Palmetto Number Theory Series/SouthEast Regional Meeting On Numbers
Clemson University, Clemson SC
Investigators
Abstract
The Palmetto Number Theory Series (PANTS) is a series of number theory meetings managed jointly by Clemson University and University of South Carolina, the two flagship research institutions in South Carolina, the Palmetto State. The Southeast Regional Meeting on Numbers (SERMON) is an annual number theory meeting that has been in existence since 1988. While PANTS has been predominantly held at institutions in South Carolina, SERMON has always rotated around institutions in the Southeast. Starting in 2011 there will be one PANTS meeting held in the fall and one in December along with one SERMON meeting in the spring. The December PANTS meeting will rotate annually between Clemson University and the University of South Carolina. The fall PANTS meeting will be held at another Southeastern school. The fall PANTS meeting is one or one and one-half days and features two plenary talks, while the December meeting is two days and features four plenary talks.

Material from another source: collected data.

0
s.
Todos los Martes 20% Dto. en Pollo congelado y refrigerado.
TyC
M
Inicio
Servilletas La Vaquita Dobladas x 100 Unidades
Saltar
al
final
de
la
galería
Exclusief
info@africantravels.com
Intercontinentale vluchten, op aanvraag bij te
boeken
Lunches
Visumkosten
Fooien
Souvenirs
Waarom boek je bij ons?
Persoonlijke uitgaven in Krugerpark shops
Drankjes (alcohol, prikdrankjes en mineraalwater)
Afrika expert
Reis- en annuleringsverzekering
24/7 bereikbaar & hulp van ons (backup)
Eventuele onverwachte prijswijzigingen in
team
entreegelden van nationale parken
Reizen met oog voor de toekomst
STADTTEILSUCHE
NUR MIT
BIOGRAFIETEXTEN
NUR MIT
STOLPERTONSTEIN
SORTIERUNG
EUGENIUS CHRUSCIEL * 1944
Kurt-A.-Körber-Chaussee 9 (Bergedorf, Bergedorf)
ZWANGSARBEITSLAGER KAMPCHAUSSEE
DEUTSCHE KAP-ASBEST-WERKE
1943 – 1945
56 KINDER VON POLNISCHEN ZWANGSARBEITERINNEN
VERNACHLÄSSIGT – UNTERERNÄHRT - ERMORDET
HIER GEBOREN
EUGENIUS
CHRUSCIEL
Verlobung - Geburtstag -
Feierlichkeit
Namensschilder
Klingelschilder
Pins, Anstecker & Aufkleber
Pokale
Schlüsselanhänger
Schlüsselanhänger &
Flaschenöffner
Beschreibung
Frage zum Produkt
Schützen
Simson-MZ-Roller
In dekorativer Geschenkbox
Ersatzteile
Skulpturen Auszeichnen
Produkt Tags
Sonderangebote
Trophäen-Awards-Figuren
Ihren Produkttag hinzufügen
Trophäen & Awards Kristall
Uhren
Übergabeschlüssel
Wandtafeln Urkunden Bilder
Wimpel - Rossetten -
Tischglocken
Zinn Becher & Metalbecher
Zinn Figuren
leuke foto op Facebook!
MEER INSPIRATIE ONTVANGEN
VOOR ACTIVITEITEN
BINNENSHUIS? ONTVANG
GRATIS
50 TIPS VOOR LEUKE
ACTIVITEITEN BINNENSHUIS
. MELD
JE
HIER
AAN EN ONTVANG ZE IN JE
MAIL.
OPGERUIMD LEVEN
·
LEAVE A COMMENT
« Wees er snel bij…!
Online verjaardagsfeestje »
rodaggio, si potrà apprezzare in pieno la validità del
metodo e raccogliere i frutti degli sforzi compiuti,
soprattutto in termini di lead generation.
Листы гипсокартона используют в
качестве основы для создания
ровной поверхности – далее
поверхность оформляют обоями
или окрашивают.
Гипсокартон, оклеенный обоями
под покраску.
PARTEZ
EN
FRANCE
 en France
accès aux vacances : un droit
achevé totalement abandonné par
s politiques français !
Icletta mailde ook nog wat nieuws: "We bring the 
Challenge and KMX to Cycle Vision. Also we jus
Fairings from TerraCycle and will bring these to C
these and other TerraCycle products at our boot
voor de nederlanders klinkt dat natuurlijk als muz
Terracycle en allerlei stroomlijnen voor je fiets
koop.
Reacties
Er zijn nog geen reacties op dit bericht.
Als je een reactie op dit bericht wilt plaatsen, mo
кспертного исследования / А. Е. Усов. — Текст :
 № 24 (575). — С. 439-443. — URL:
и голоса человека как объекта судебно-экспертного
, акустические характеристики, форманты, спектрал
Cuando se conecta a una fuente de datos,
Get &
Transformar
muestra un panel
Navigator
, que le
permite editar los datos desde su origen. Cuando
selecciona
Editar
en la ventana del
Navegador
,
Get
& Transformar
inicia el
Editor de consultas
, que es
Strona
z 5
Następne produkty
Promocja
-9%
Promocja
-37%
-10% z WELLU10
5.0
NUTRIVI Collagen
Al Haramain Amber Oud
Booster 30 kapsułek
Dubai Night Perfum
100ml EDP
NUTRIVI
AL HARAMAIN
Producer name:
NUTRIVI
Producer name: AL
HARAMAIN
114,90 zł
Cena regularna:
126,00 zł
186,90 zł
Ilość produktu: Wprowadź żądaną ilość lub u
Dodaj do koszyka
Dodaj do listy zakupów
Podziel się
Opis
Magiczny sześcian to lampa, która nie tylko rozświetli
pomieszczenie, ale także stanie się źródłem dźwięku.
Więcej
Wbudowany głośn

Leading number theorists from outside the Southeast give the hour-long plenary talks. The annual SERMON meeting will be held over one and one-half days with one plenary speaker that will deliver a public lecture on the Friday before the conference begins and then an hour-long plenary address during the conference. The meetings also have 20 minute contributed talks from Southeastern participants. The primary goal of PANTS/SERMON is to provide the number theory community in the Southeast with an opportunity to hear about recent research in number theory, pure and applied. PANTS/SERMON meetings attract prominent number theorists. They also provide regional mathematicians, particularly graduate students and junior faculty, with an opportunity to speak. PANTS/SERMON participants come from Ph.D. granting institutions, institutions whose highest degree awarded is a master's degree, and from institutions granting only baccalaureate degrees. Students and faculty at some of these schools do not have access to travel funds nor to research seminars, so PANTS/SERMON funding is especially crucial to them. The organizers will also continue to try to attract a demographically diverse participant base, including women and other underrepresented groups.